Transportation Security Administration (TSA) officers are among the hundreds of thousands of federal workers who are required to work without pay during this partial government shutdown.
But as the shutdown enters its 14th day, the workers are starting to take a stand — by calling in sick.
According to CNN, the numbers are starting to grow: As many as 170 TSA employees at John F. Kennedy Airport in New York called in each day this past week; at Dallas-Fort Worth International Airport, call-ins have increased by 200 to 300 percent; at North Carolina airports, they have increased by 10 percent.
“This will definitely affect the flying public who we (are) sworn to protect,” Hydrick Thomas, president of the national TSA employee union, told CNN.
Union officials stressed that this is not a mass organized action, but rather a collection of individual responses to the financial inconvenience of working without pay checks. Some workers, yes, are calling in sick in protest.
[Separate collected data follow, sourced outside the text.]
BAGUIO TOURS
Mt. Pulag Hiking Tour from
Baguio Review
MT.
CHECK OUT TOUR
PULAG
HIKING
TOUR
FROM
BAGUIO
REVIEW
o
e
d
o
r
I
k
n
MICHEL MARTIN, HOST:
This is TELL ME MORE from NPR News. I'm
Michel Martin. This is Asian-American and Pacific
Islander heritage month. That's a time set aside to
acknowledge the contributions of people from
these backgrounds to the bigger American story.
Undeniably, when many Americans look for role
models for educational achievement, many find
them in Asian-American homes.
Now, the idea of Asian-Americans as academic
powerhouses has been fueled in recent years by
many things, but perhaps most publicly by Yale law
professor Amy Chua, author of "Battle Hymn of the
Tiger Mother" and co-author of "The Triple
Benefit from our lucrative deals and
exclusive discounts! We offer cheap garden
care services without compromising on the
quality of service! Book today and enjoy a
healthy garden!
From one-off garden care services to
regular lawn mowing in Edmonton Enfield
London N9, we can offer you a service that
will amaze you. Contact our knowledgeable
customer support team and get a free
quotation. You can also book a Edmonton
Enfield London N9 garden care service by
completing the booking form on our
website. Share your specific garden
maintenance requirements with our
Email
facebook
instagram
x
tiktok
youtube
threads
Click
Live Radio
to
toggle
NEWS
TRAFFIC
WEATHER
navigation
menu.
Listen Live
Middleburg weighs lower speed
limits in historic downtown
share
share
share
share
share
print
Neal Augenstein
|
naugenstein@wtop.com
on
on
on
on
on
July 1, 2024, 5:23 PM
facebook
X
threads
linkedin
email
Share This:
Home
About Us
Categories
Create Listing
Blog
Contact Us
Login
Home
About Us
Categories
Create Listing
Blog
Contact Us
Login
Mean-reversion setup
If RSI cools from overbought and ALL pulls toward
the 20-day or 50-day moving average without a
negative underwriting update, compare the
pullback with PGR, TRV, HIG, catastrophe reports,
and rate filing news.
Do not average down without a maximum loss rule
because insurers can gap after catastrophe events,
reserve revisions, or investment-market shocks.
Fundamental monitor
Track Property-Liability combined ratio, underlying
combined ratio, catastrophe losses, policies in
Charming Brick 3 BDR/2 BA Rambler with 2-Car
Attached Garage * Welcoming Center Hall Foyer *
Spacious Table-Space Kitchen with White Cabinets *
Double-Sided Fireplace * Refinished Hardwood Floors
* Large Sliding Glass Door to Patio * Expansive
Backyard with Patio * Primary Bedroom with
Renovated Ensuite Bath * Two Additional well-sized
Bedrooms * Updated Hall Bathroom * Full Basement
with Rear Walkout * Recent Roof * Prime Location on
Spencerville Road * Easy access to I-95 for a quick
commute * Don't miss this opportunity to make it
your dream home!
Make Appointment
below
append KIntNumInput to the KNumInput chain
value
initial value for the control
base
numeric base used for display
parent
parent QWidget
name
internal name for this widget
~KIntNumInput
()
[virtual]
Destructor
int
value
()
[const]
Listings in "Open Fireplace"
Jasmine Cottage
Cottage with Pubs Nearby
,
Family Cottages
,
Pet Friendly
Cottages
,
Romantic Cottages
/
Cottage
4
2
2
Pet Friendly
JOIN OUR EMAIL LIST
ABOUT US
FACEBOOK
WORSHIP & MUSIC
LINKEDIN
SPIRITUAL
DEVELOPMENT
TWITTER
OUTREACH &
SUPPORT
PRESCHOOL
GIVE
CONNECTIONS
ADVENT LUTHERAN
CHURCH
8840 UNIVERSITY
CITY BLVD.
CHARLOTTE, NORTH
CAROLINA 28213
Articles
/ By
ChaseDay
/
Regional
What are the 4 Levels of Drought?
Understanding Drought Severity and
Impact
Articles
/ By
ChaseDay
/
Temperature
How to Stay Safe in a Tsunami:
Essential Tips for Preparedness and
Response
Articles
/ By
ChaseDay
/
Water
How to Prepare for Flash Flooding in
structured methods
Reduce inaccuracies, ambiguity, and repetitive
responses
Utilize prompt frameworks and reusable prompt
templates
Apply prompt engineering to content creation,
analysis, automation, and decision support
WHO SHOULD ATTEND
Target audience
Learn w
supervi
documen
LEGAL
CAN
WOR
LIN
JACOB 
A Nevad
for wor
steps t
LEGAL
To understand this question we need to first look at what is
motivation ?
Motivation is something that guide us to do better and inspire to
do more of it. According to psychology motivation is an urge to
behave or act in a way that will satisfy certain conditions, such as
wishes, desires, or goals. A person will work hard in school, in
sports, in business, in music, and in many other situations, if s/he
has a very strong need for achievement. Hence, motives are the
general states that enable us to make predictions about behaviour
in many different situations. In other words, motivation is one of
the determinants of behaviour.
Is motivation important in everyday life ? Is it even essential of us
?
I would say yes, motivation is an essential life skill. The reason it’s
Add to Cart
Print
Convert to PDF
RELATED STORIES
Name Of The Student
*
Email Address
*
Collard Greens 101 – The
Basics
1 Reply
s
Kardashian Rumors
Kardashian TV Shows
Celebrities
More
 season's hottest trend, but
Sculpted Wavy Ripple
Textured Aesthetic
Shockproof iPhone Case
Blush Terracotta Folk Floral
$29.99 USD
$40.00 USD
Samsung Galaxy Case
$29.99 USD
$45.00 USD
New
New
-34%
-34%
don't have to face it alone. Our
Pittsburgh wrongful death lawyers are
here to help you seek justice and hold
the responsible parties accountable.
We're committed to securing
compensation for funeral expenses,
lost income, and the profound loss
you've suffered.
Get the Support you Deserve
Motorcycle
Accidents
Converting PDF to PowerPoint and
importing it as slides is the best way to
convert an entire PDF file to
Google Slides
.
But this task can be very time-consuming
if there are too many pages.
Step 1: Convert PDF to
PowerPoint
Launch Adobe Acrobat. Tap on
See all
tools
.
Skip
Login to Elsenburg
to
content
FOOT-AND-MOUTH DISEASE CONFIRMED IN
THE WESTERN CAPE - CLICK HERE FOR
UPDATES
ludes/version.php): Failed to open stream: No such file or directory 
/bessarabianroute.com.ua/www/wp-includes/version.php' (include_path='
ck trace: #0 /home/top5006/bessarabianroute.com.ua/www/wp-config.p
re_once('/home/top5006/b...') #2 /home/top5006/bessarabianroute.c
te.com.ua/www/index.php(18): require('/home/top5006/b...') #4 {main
However, others are doing it for more practical reasons: Even though it is likely they will receive back pay once the government officially re-opens, many TSA employees live paycheck-to-paycheck, and are calling in sick because they can’t afford child care right now, or because they need to pick up other jobs to help make ends meet until their TSA paychecks resume.
The situation is expected to get worse as the pay-less days continue.
“This problem of call-outs is really going to explode over the next week or two when employees miss their first paycheck,” a union official at DFW told CNN. “TSA officers are telling the union they will find another way to make money. That means calling out to work other jobs.”
Unfortunately, there seems to be no end to the government shutdown in sight.